Let us set aside common problems
  1. even security specialists (who should definitely know better) tend to burn through this message, and just connect
  2. even security-conscious system administrators often fail to appreciate the fact that key fingerprints have to be communicated to users out-of-band, or they have no effective means of doing so
  3. Point 2 is an artifact of SSH having no concept of a third party vouching for the authenticity of a host certificate, as HTTPS does (though there are huge problems with this as well)
What it comes down to is part of the trust basis lies in files with /etc/ssh. Public and private keys, server configuration, key revocations, are all in here. Files in $HOME/.ssh serve as a modifier. $HOME/.ssh/known_hosts is as critical as any other file in this system. Perhaps more so, as known_hosts replaces the entire functionality of third-parties guaranteeing (unreliably, in the case of TLS) that a server is, in fact, the machine you think you are connecting to. 
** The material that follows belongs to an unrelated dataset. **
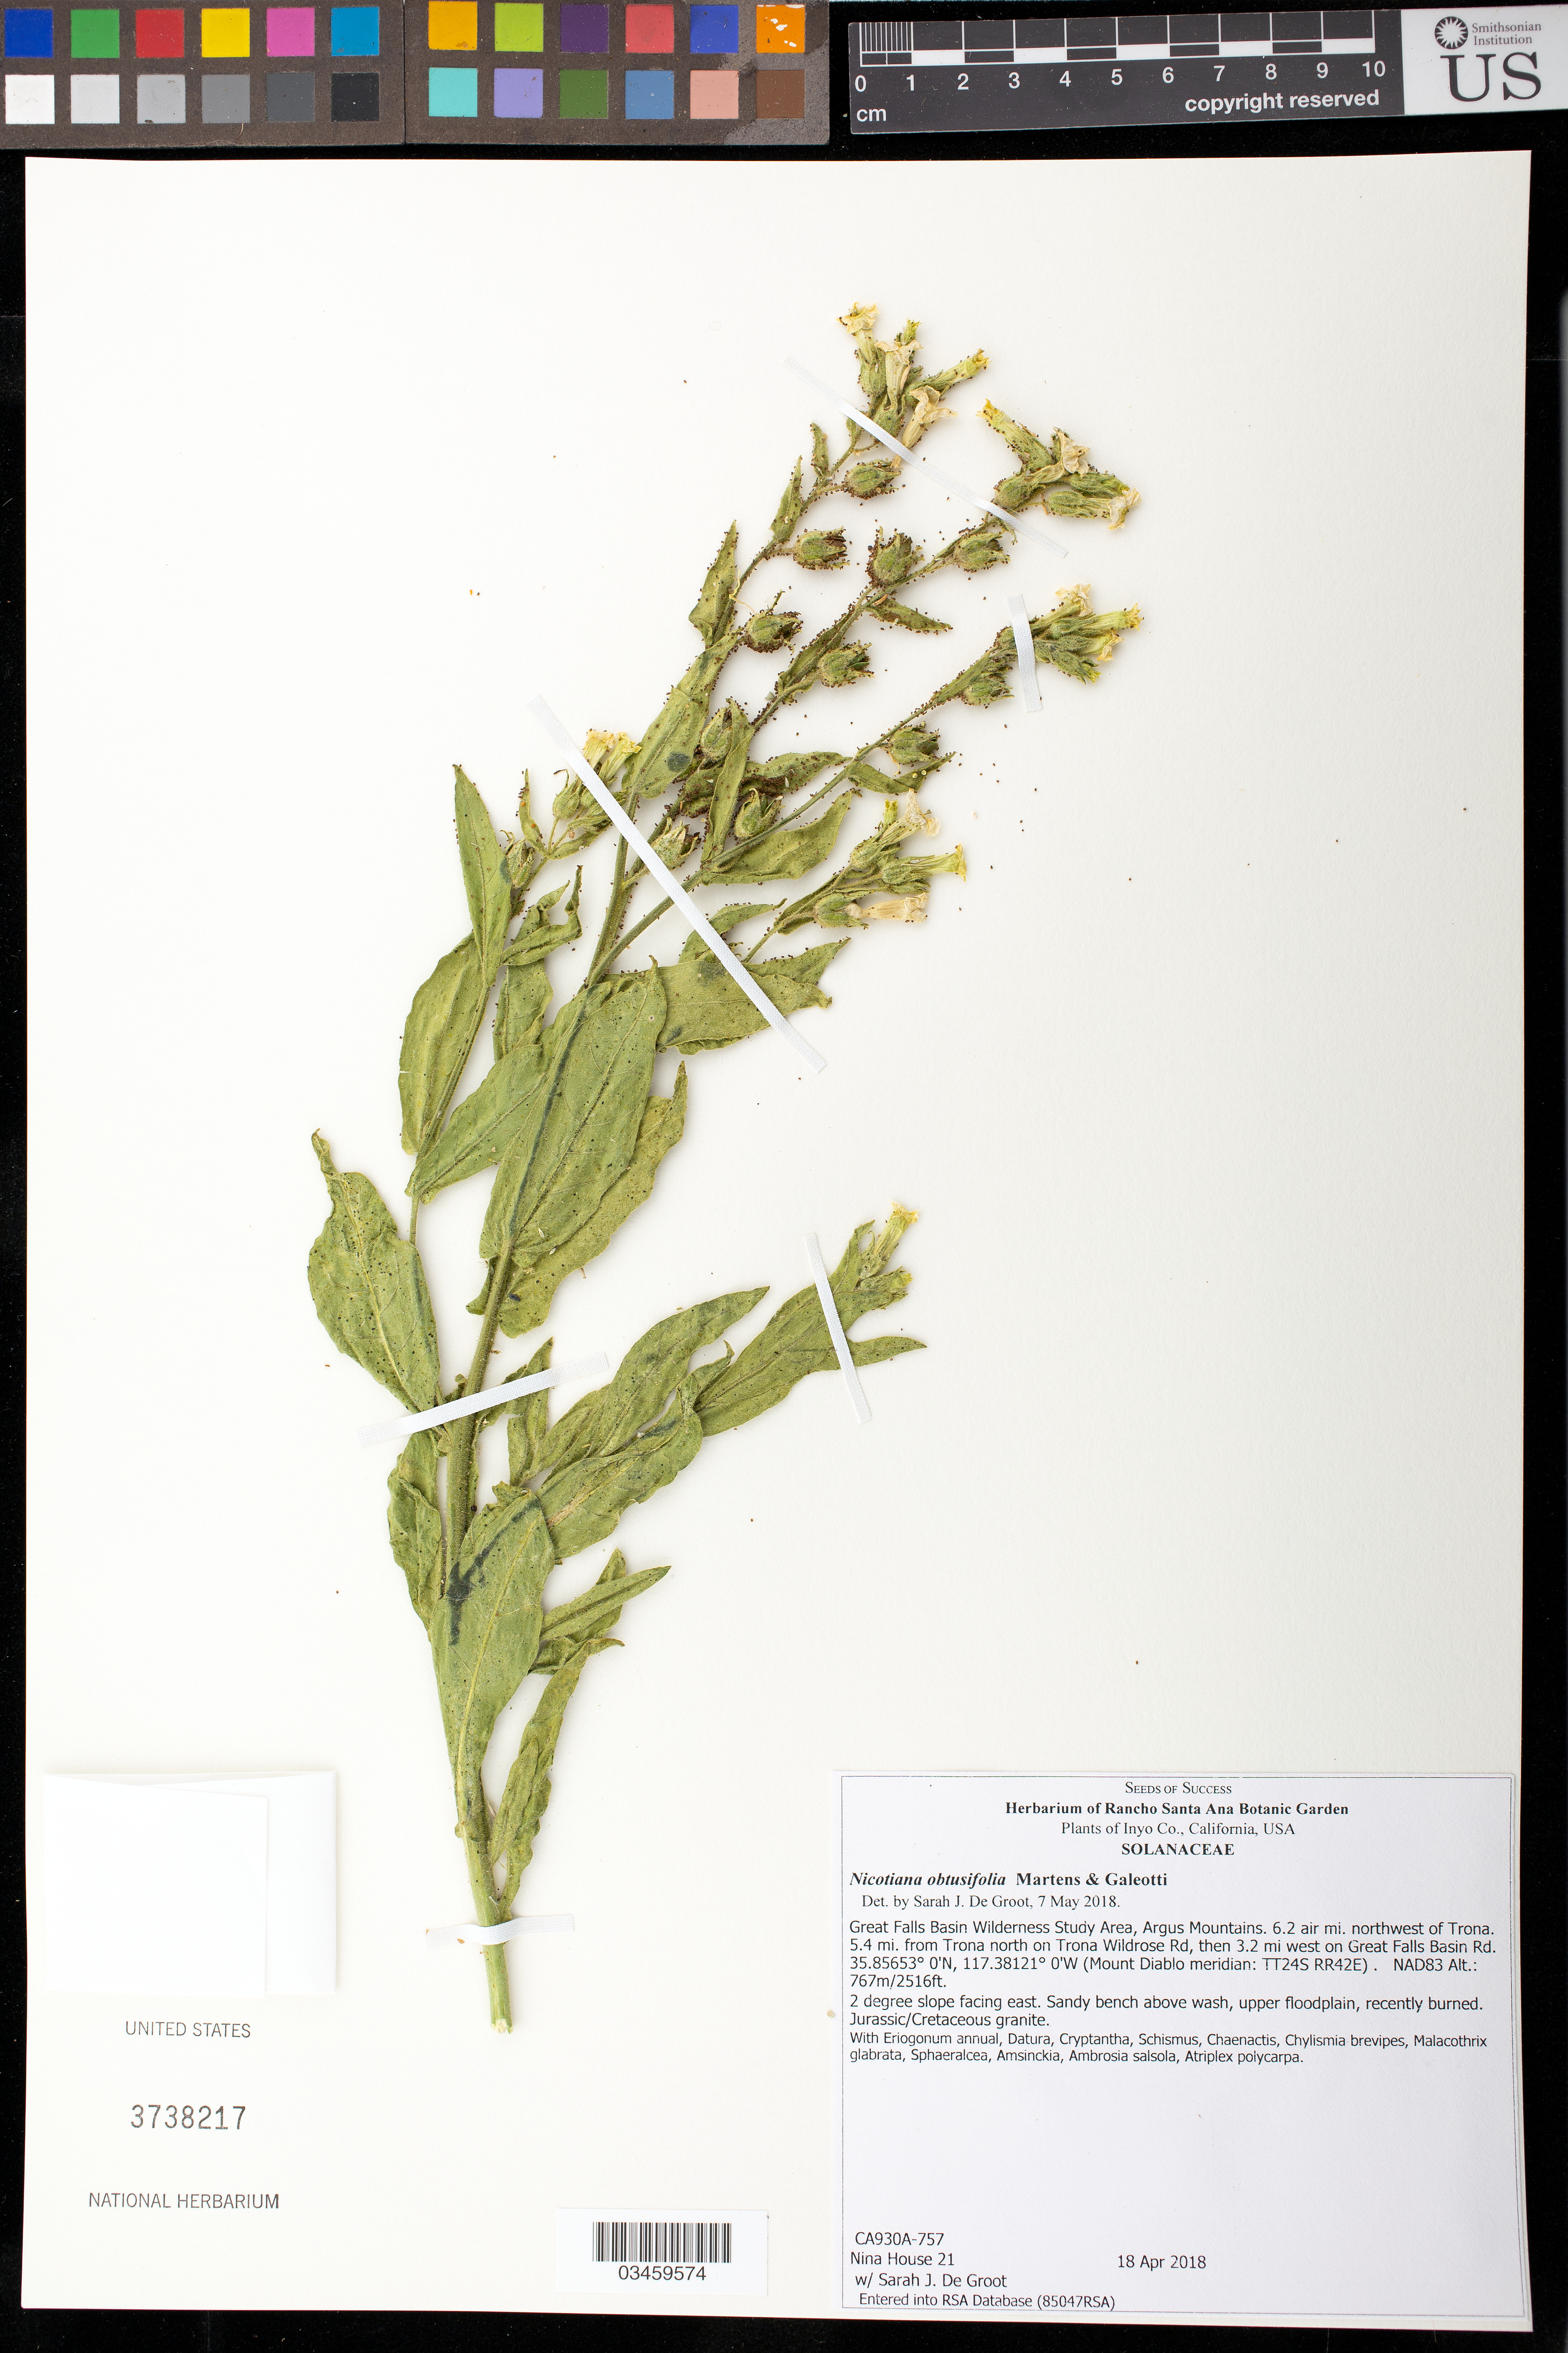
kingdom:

So, an ssh user correctly or incorrectly trusts that the connection target is correct, and now, in the light of recent NSA revelations, we have to think about crypto, which leads us to the ECDSA key fingerprint seen above. Bruce Schneier believes that elliptic curve crypto was deliberately weakened by NSA, at least in a TLS context. Like most security practitioners, I believe him to be trustworthy, in the sense that he might be incorrect, though he is extremely knowledgeable, but he would not intentionally mislead anyone. OpenSSH originates from Theo de Raadt's OpenBSD project, and I also regard Theo de Raadt as trustworthy, for the same reasons.

Practitioners might then look at changelogs for their SSH system, or do code reviews. This is an obvious win for transparency, versus binary-only systems, but we do not often have time to do careful evaluations, and make carefully calibrated decisions.

The greatest safety, then, would lie with systems that allow configuration files to be pushed. This is a powerful argument against ad-hoc deployments, if another was needed. It does not, however, provide insight into which machines may have been vulnerable, and for what span of time.

It is difficult to know where critical data resides--my take is that in most enterprises, this is not a solveable problem. A lack of knowledge of vulnerability windows only compounds the issue, and only continuous audit techniques can generate the trustworthy data required to even begin to evaluate risk.